### Revision tracking records
+---+

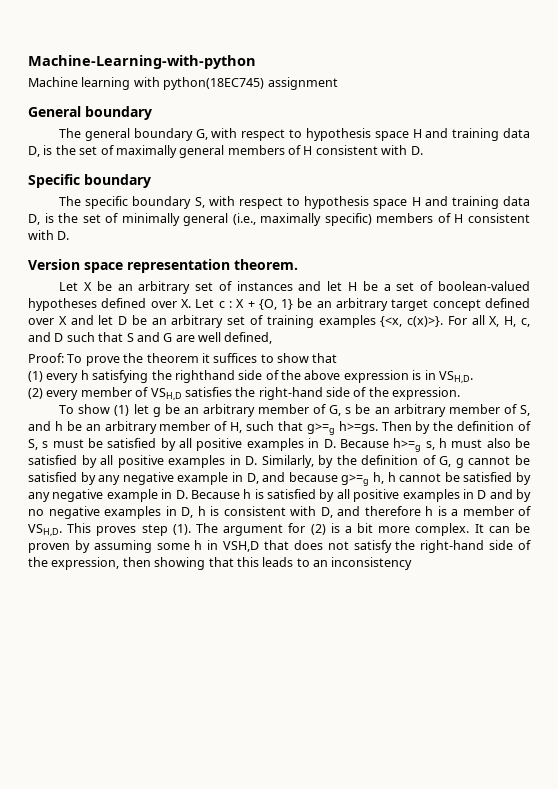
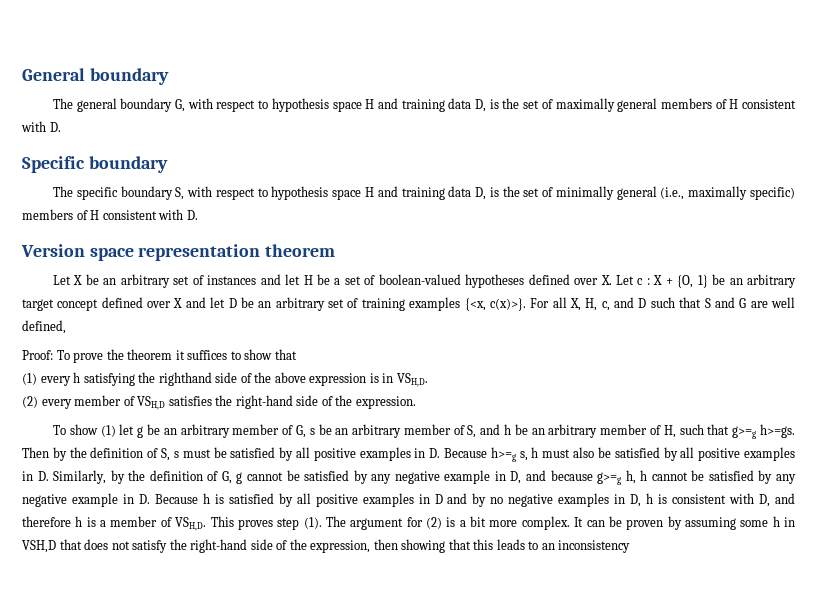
[28,55,256,69] [28,77,338,90] Machine-Learning-with-python // Machine learning with python(18EC745) assignment // -> (22, 74) none
[234,259,298,270] theorem. -> [265,244,336,257] theorem

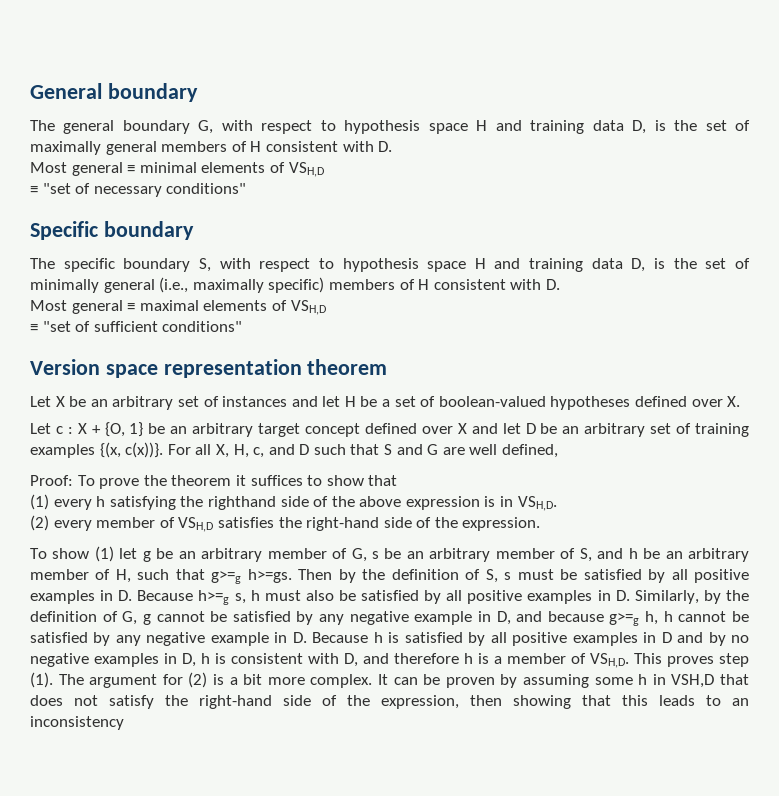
(61, 127) none -> [30,162,324,177] [30,183,247,197] // Most general ≡ minimal elements of VSH,D // ≡ "set of necessary conditions"
(198, 215) none -> [30,300,326,315] [30,321,243,332] // Most general ≡ maximal elements of VSH,D // ≡ "set of sufficient conditions"
(612, 280) none -> (741, 401) //
[464,298,526,311] {<x, c(x)>}. -> [99,442,164,458] {(x, c(x))}.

+---+

### Work to complete
Check each line of the records above for the word "general" and report how many lines have it, as a number only.

### Answer to the problem
2